Abstract Sclerotiniose, caused by Sclerotinia sclerotiorum (Lib.) deBary, is a destructive disease of Brassica campestris L. Injuries caused by insect pests, such as Plutella xylostella (L.), increase the occurrence of this disease. One hundred and sixty-one Bacillus thuringiensis strains from the Bacillus Genetic Stock Center were screened to identify strains that might protect B. campestris from both plant diseases and insect pests in this study. Challenge-inoculation assays showed seventeen B. thuringiensis strains effectively suppressed S. sclerotiorum growth by inducing systemic resistance in B. campestris, and six of these strains exhibited high insecticidal activity against P. xylostella. In addition, B. thuringiensis elicited a strong hypersensitive response in B. campestris leaves and triggered systemic signals that were transferred from treated roots and leaves to untreated leaves.
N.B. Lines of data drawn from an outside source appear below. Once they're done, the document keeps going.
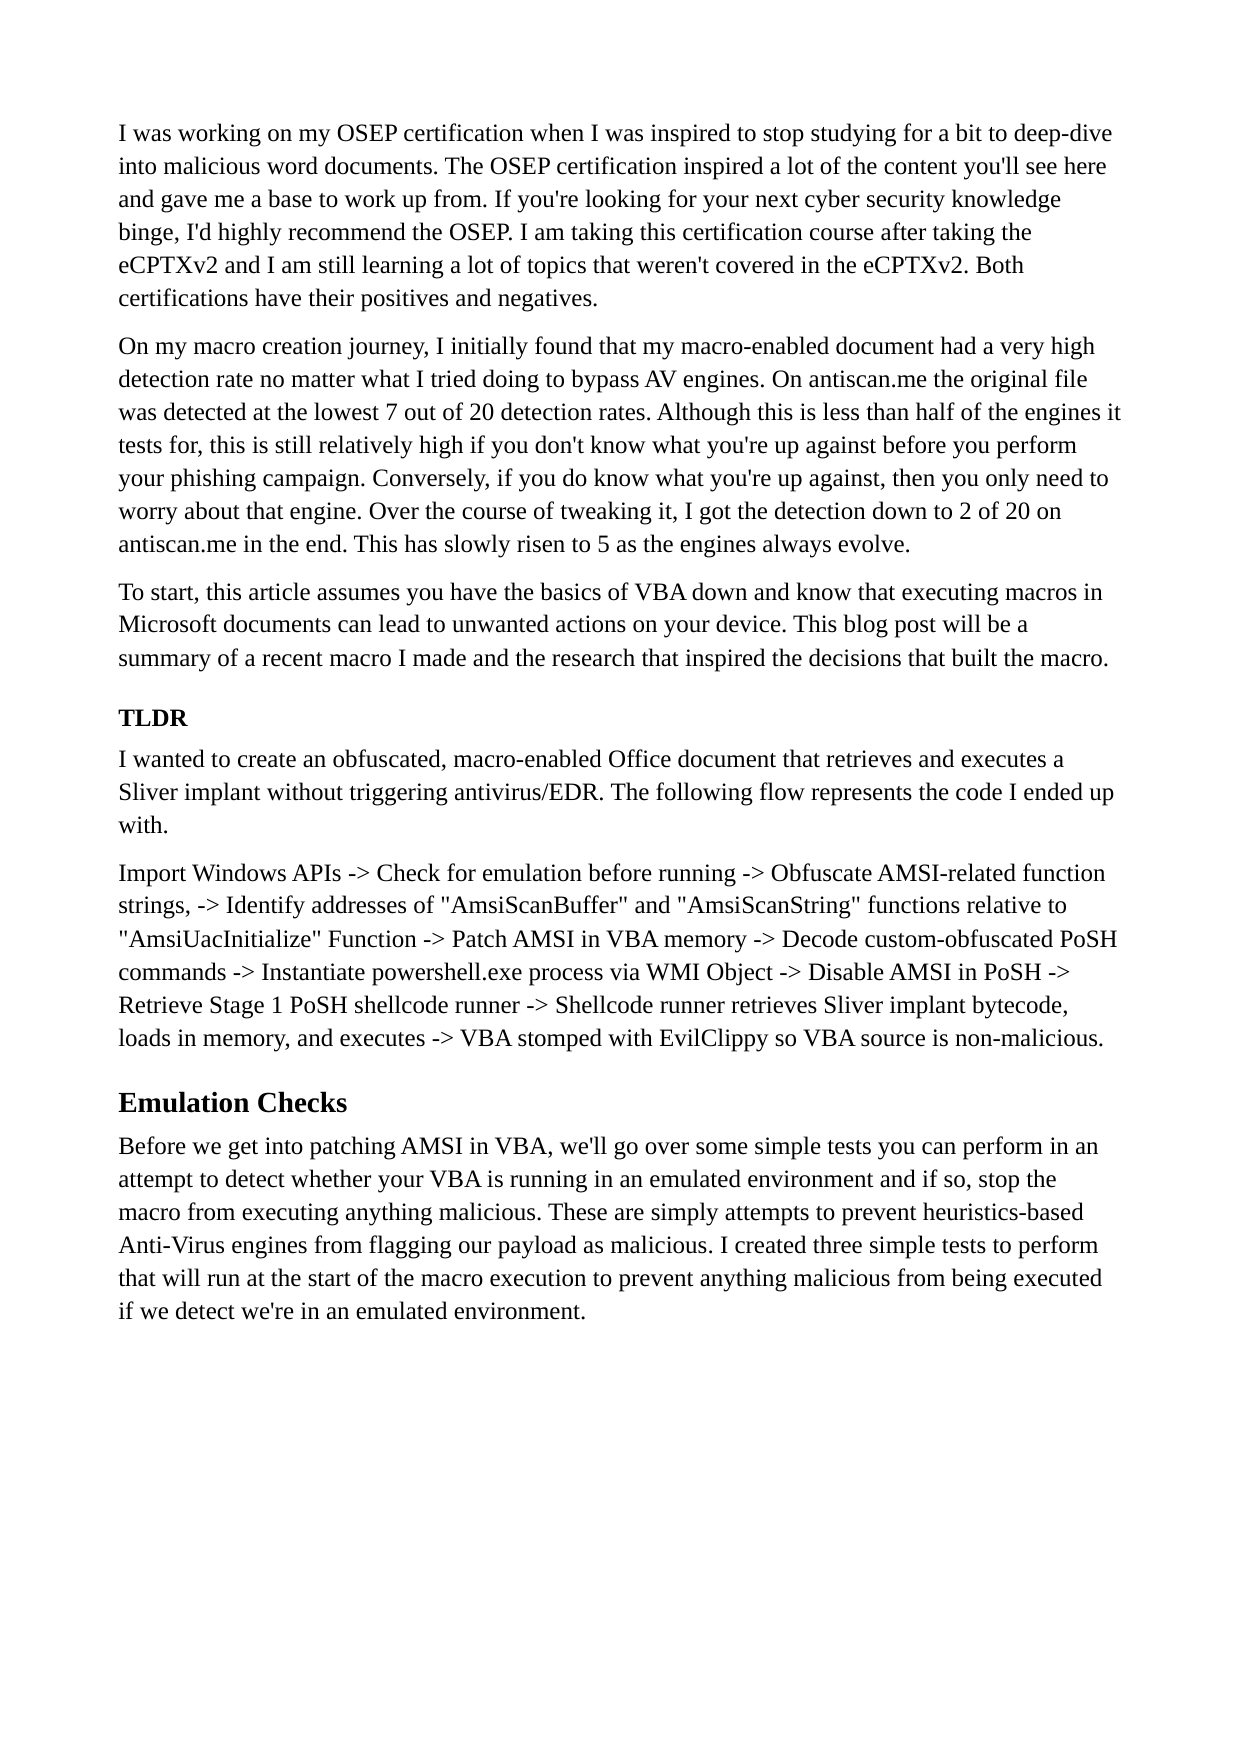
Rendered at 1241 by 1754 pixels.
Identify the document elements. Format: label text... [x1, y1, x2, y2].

text To start, this article assumes you have the basics of VBA down and know that executing macros in Microsoft documents can lead to unwanted actions on your device. This blog post will be a summary of a recent macro I made and the research that inspired the decisions that built the macro. [118, 577, 1122, 671]
subtitle Emulation Checks [118, 1085, 1122, 1118]
text I was working on my OSEP certification when I was inspired to stop studying for a bit to deep-dive into malicious word documents. The OSEP certification inspired a lot of the content you'll see here and gave me a base to work up from. If you're looking for your next cyber security knowledge binge, I'd highly recommend the OSEP. I am taking this certification course after taking the eCPTXv2 and I am still learning a lot of topics that weren't covered in the eCPTXv2. Both certifications have their positives and negatives. [118, 118, 1122, 312]
text Import Windows APIs -> Check for emulation before running -> Obfuscate AMSI-related function strings, -> Identify addresses of "AmsiScanBuffer" and "AmsiScanString" functions relative to "AmsiUacInitialize" Function -> Patch AMSI in VBA memory -> Decode custom-obfuscated PoSH commands -> Instantiate powershell.exe process via WMI Object -> Disable AMSI in PoSH -> Retrieve Stage 1 PoSH shellcode runner -> Shellcode runner retrieves Sliver implant bytecode, loads in memory, and executes -> VBA stomped with EvilClippy so VBA source is non-malicious. [118, 858, 1122, 1051]
subtitle TLDR [118, 703, 1122, 731]
text Before we get into patching AMSI in VBA, we'll go over some simple tests you can perform in an attempt to detect whether your VBA is running in an emulated environment and if so, stop the macro from executing anything malicious. These are simply attempts to prevent heuristics-based Anti-Virus engines from flagging our payload as malicious. I created three simple tests to perform that will run at the start of the macro execution to prevent anything malicious from being executed if we detect we're in an emulated environment. [118, 1131, 1122, 1325]
text I wanted to create an obfuscated, macro-enabled Office document that retrieves and executes a Sliver implant without triggering antivirus/EDR. The following flow represents the code I ended up with. [118, 744, 1122, 839]
text On my macro creation journey, I initially found that my macro-enabled document had a very high detection rate no matter what I tried doing to bypass AV engines. On antiscan.me the original file was detected at the lowest 7 out of 20 detection rates. Although this is less than half of the engines it tests for, this is still relatively high if you don't know what you're up against before you perform your phishing campaign. Conversely, if you do know what you're up against, then you only need to worry about that engine. Over the course of tweaking it, I got the detection down to 2 of 20 on antiscan.me in the end. This has slowly risen to 5 as the engines always evolve. [118, 331, 1122, 558]
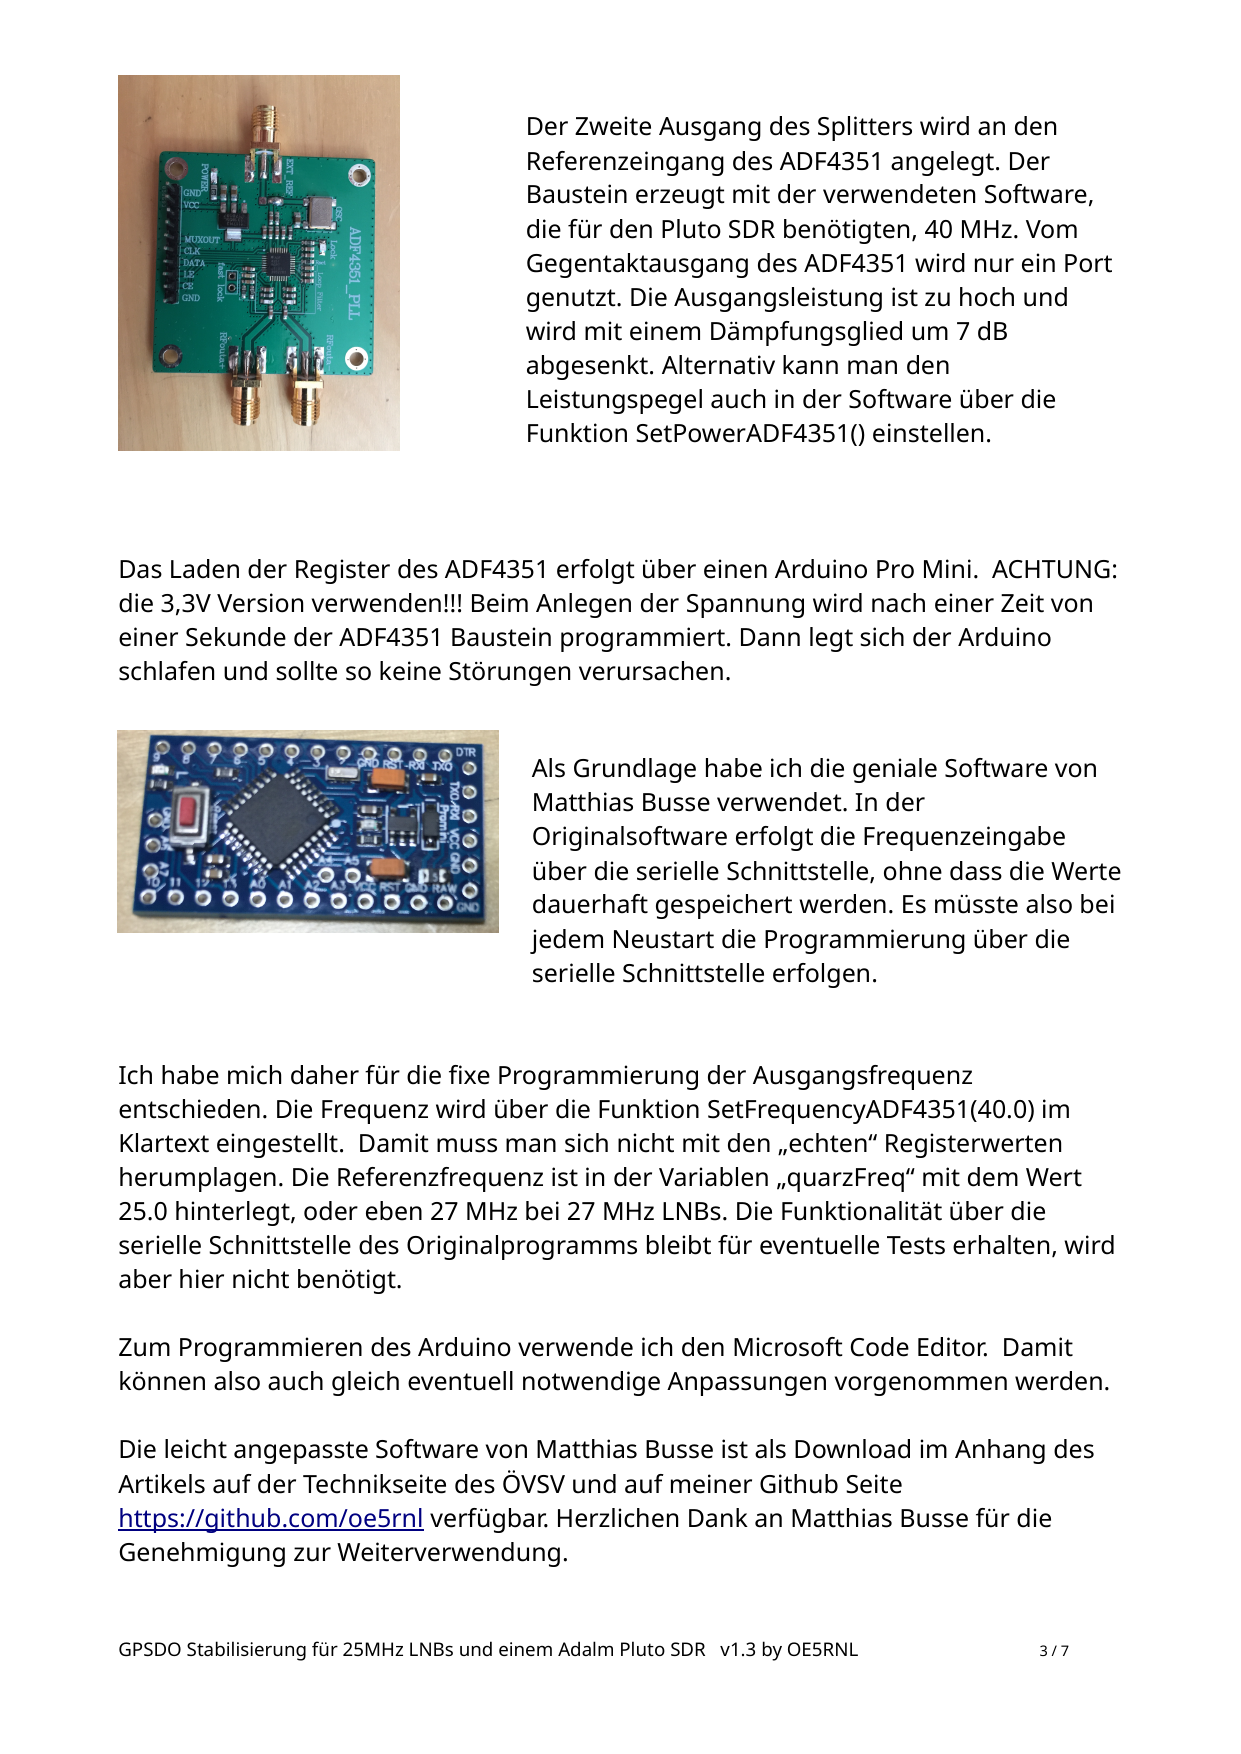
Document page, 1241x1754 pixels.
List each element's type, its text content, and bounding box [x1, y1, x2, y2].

text Der Zweite Ausgang des Splitters wird an den Referenzeingang des ADF4351 angelegt. Der Baustein erzeugt mit der verwendeten Software, die für den Pluto SDR benötigten, 40 MHz. Vom Gegentaktausgang des ADF4351 wird nur ein Port genutzt. Die Ausgangsleistung ist zu hoch und wird mit einem Dämpfungsglied um 7 dB abgesenkt. Alternativ kann man den Leistungspegel auch in der Software über die Funktion SetPowerADF4351() einstellen. [526, 109, 1122, 450]
text Als Grundlage habe ich die geniale Software von Matthias Busse verwendet. In der Originalsoftware erfolgt die Frequenzeingabe über die serielle Schnittstelle, ohne dass die Werte dauerhaft gespeichert werden. Es müsste also bei jedem Neustart die Programmierung über die serielle Schnittstelle erfolgen. [532, 751, 1122, 989]
picture [117, 730, 499, 933]
text Ich habe mich daher für die fixe Programmierung der Ausgangsfrequenz entschieden. Die Frequenz wird über die Funktion SetFrequencyADF4351(40.0) im Klartext eingestellt. Damit muss man sich nicht mit den „echten“ Registerwerten herumplagen. Die Referenzfrequenz ist in der Variablen „quarzFreq“ mit dem Wert 25.0 hinterlegt, oder eben 27 MHz bei 27 MHz LNBs. Die Funktionalität über die serielle Schnittstelle des Originalprogramms bleibt für eventuelle Tests erhalten, wird aber hier nicht benötigt. [118, 1057, 1122, 1296]
picture [118, 75, 400, 451]
text Zum Programmieren des Arduino verwende ich den Microsoft Code Editor. Damit können also auch gleich eventuell notwendige Anpassungen vorgenommen werden. [118, 1330, 1122, 1398]
text Die leicht angepasste Software von Matthias Busse ist als Download im Anhang des Artikels auf der Technikseite des ÖVSV und auf meiner Github Seite https://github.com/oe5rnl verfügbar. Herzlichen Dank an Matthias Busse für die Genehmigung zur Weiterverwendung. [118, 1432, 1122, 1568]
text Das Laden der Register des ADF4351 erfolgt über einen Arduino Pro Mini. ACHTUNG: die 3,3V Version verwenden!!! Beim Anlegen der Spannung wird nach einer Zeit von einer Sekunde der ADF4351 Baustein programmiert. Dann legt sich der Arduino schlafen und sollte so keine Störungen verursachen. [118, 552, 1122, 688]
Quantitative real-time PCR and transcriptome sequencing showed genes involved in salicylic acid, ethylene, and jasmonic acid signaling and in brassinosteroid synthesis pathways were upregulated. The phenotypic and genotypic diversity of B. thuringiensis makes it an effective biocontrol agent for simultaneously protecting B. campestris from sclerotiniose and P. xylostella.